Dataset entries
+===+
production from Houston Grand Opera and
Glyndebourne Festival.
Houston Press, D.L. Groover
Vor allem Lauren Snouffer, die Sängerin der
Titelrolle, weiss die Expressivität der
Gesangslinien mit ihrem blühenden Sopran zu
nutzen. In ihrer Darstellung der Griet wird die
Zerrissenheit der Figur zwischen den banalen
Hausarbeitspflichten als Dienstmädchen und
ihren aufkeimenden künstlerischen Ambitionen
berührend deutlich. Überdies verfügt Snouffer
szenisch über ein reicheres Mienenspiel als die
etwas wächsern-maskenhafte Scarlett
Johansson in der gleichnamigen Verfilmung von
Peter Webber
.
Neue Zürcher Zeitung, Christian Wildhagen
+===+
_Exercise details_
Output every line of the rows above as a JSON array of strings, with one string per line and blank lines left out.

_Solution to this problem_
[
  "production from Houston Grand Opera and",
  "Glyndebourne Festival.",
  "Houston Press, D.L. Groover",
  "Vor allem Lauren Snouffer, die Sängerin der",
  "Titelrolle, weiss die Expressivität der",
  "Gesangslinien mit ihrem blühenden Sopran zu",
  "nutzen. In ihrer Darstellung der Griet wird die",
  "Zerrissenheit der Figur zwischen den banalen",
  "Hausarbeitspflichten als Dienstmädchen und",
  "ihren aufkeimenden künstlerischen Ambitionen",
  "berührend deutlich. Überdies verfügt Snouffer",
  "szenisch über ein reicheres Mienenspiel als die",
  "etwas wächsern-maskenhafte Scarlett",
  "Johansson in der gleichnamigen Verfilmung von",
  "Peter Webber",
  ".",
  "Neue Zürcher Zeitung, Christian Wildhagen"
]